Namun hal tersebut tidak pernah dirasakan oleh Daeng Baji.
Daeng Baji adalah seorang nenek yang kini sudah memasuki usia senja. Banyak mereka yang sudah berusia senja hidup bersantai dengan keluarga. Namun, Daeng Baji harus menerima kenyataan bahwa dia harus tetap memikul beban berat dengan bekerja sebagai pemulung.
Ya, sehari-hari Daeng Baji pergi berkeliling untuk memulung kardus bekas. Namun meski demikian, mimpiya untuk pergi ke tanah suci untuk umroh masih tetap ada.

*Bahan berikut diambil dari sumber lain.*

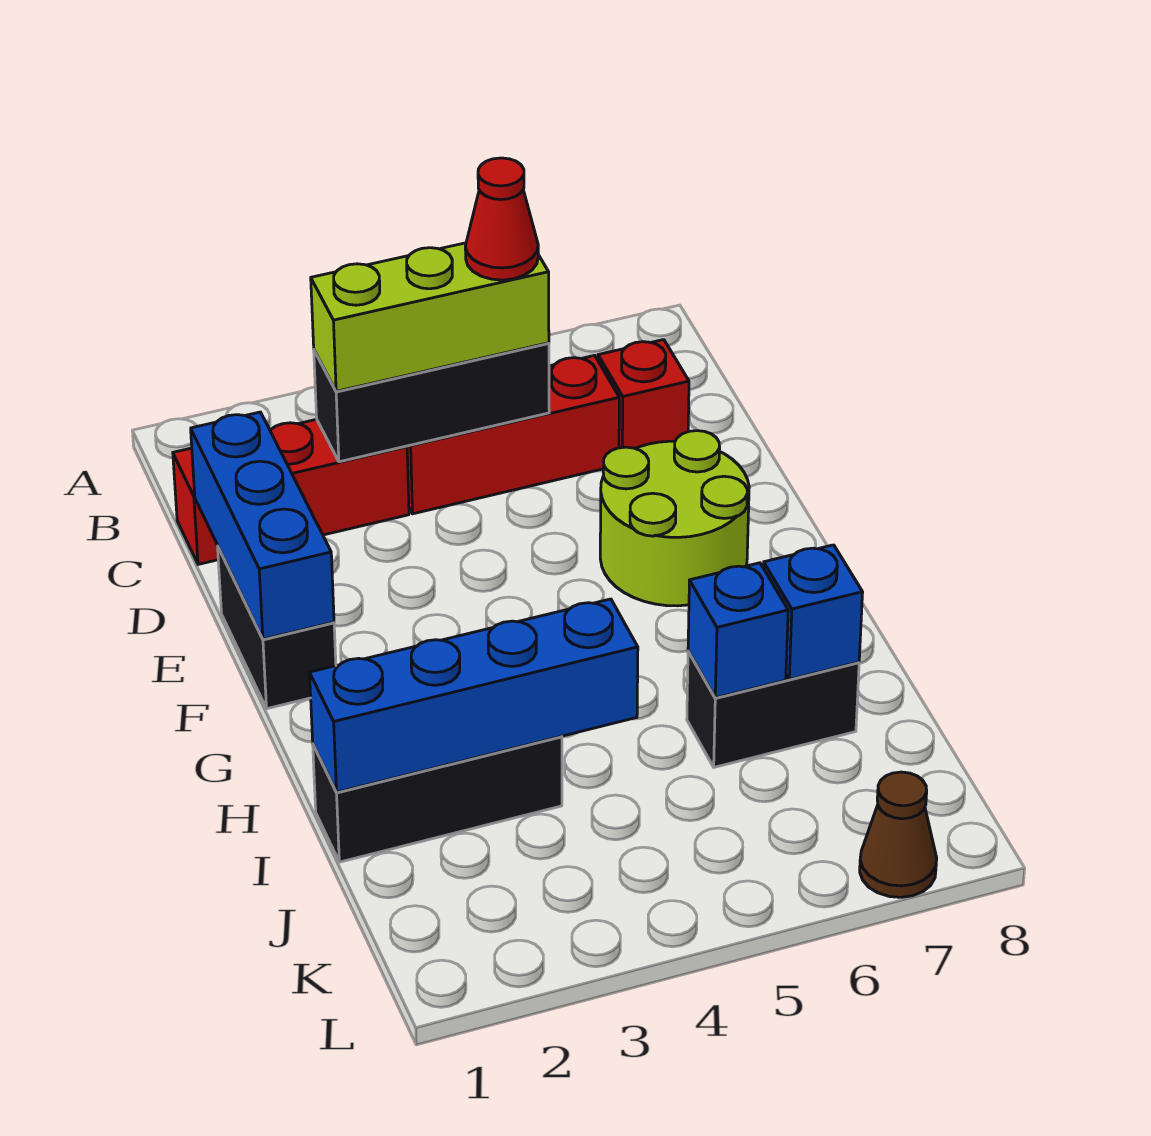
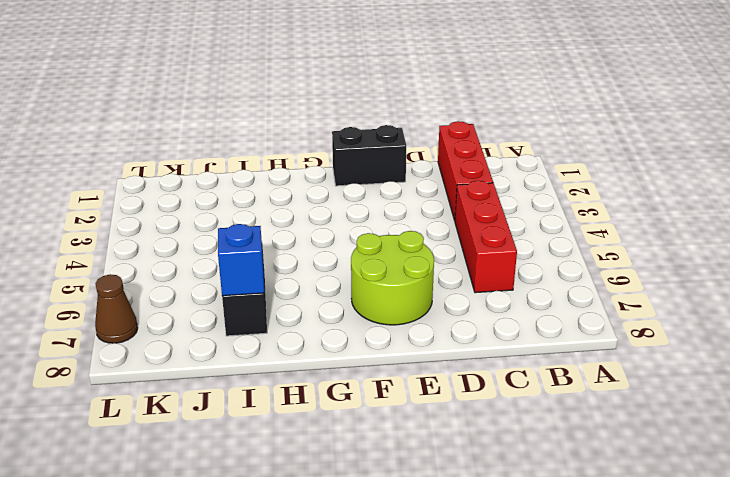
none -> red 1x1 brick [598,340,689,448]
none -> black 1x3 brick [313,736,562,862]
none -> black 1x3 brick [314,343,549,462]

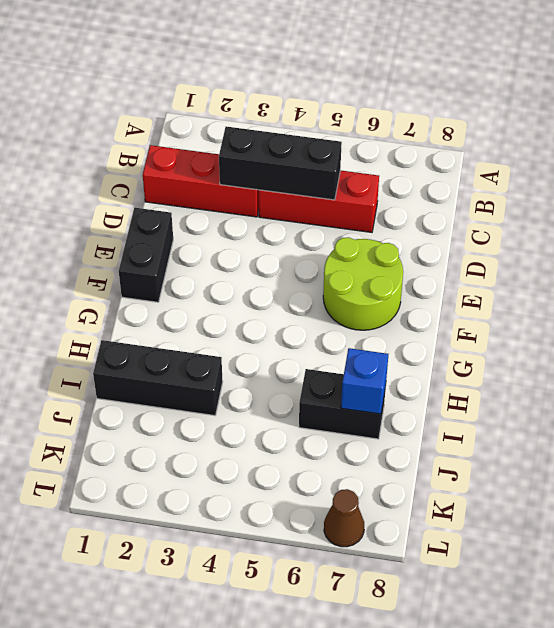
none -> red 1x1 brick [598,340,689,448]
none -> blue 1x3 brick [191,412,334,639]
none -> blue 1x4 brick [310,599,638,792]

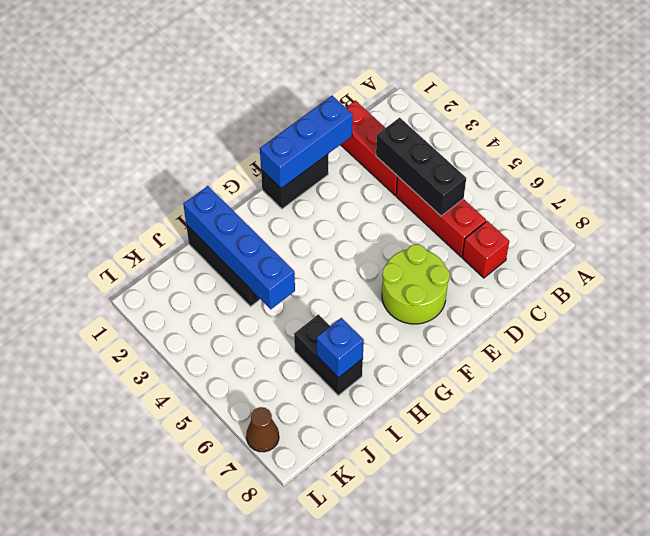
none -> blue 1x1 brick [688,563,788,698]
none -> lime 1x3 brick [311,243,549,391]
none -> red 1x1 cone [465,158,538,280]

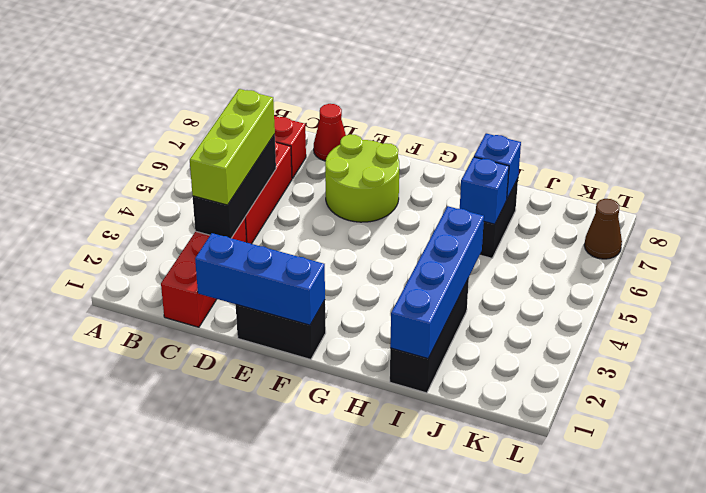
red 1x1 cone [314,104,346,161] -> red 1x1 cone moved to [465,158,538,280]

Namun bagaimana lagi, Daeng Baji harus menerima kenyataan pahit ini. Penghasilannya sebagai pemulung kardus hanya untuk mengisi perut. Itupun masih kekusahan, apalagi untuk pergi umroh. Bagi Daeng Baji, mimpi tersebut hanya tinggal mimpi, dan dia terus menangis setiap mengingatnya.
Kalau Daeng Baji lagi sakit, dia berarti tidak dapat bekerja, dan mendapatkan uang. Sementara hanya dengan memulungnya dia mendapatkan uang, itu pun untuk makan saja. Jadi kalau sakit, Daeng sering menahan lapar, belum lagi keperluan lain yang tidak bisa dipenuhi.

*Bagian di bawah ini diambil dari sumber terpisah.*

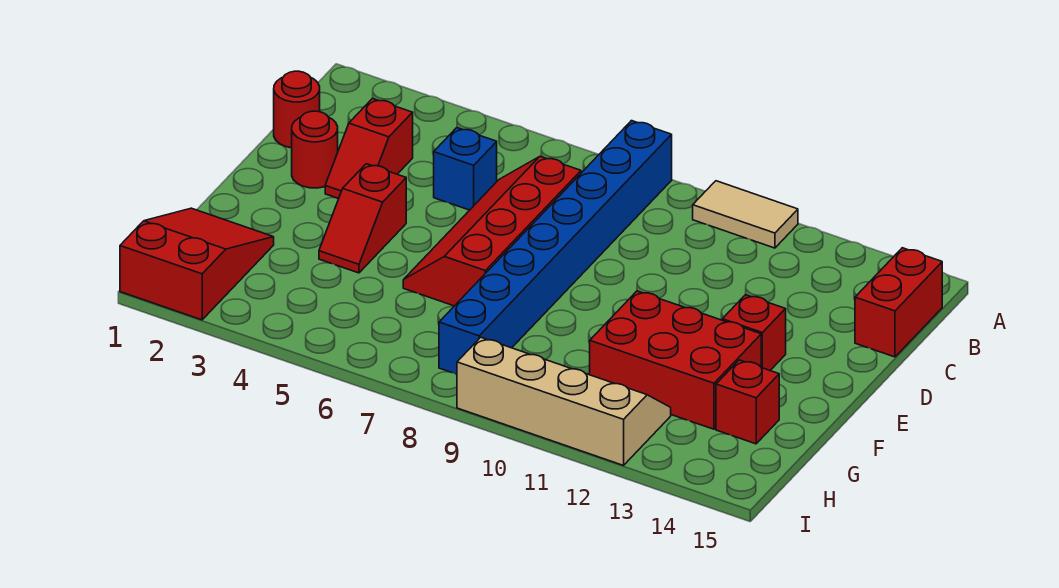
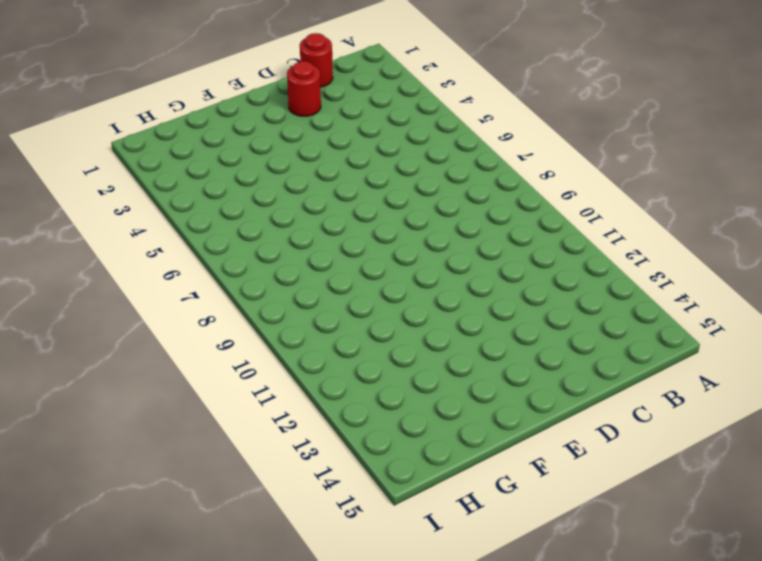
none -> blue 1x8 brick [439,121,672,374]
none -> tan 1x2 tile [693,181,798,248]
none -> red 1x2 brick [855,248,942,357]

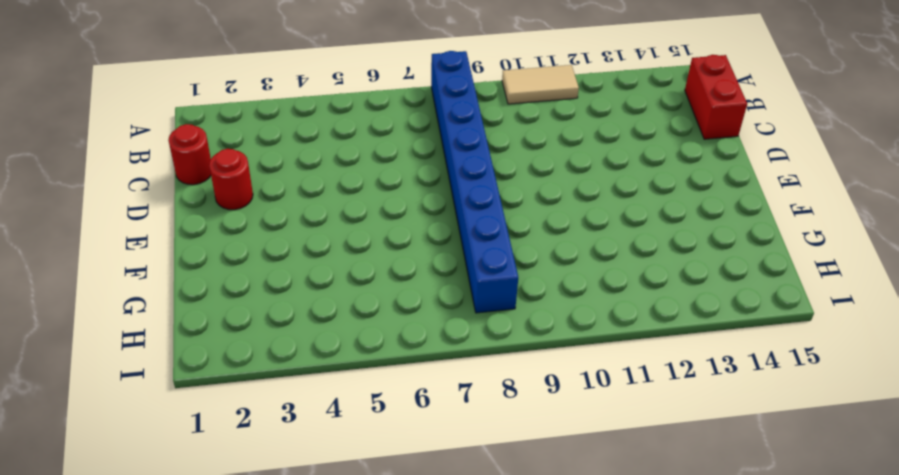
none -> red 1x2 slope [325,98,413,199]
none -> blue 1x1 brick [434,128,497,210]
none -> red 2x4 slope [403,156,581,306]

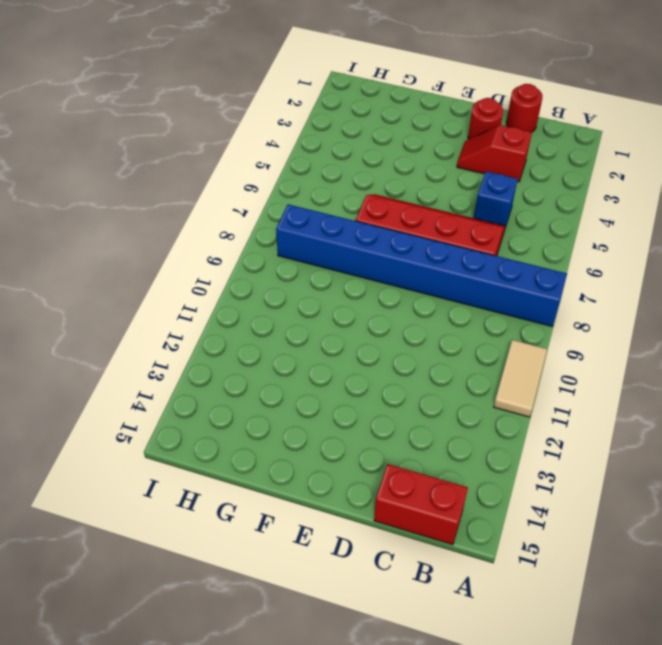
none -> red 1x2 slope [319,164,406,273]
none -> red 1x1 brick [722,295,786,370]
none -> red 2x3 brick [590,291,761,429]

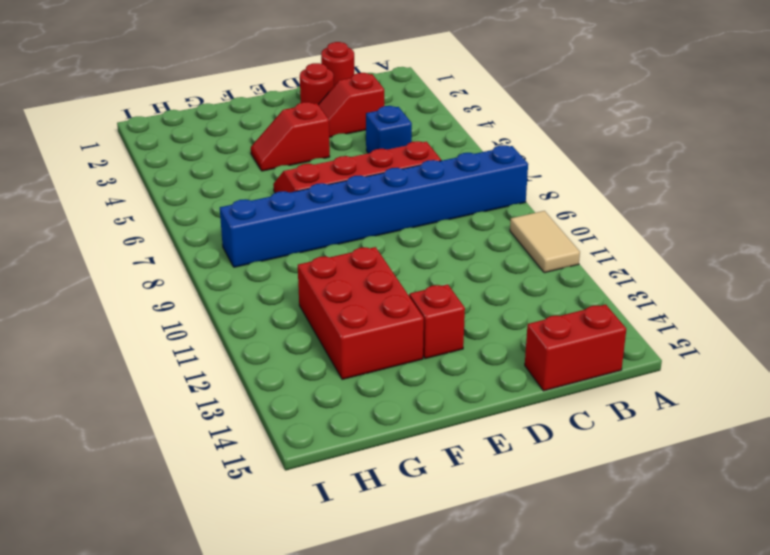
none -> red 2x3 slope [120,208,274,320]
none -> red 1x1 brick [716,360,779,444]
none -> tan 2x4 slope [457,337,671,465]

Ketika sedang memulung, Daeng sering berhenti berhenti untuk menangis merenungi nasib. Ditambah lagi Daebang Baji harus hidup sebagai anak dan cucunya yang di rumah sederhana yang milik orang lain. Sementara itu, anak dan cucunya juga hanyalah seorang pekerja serabutan.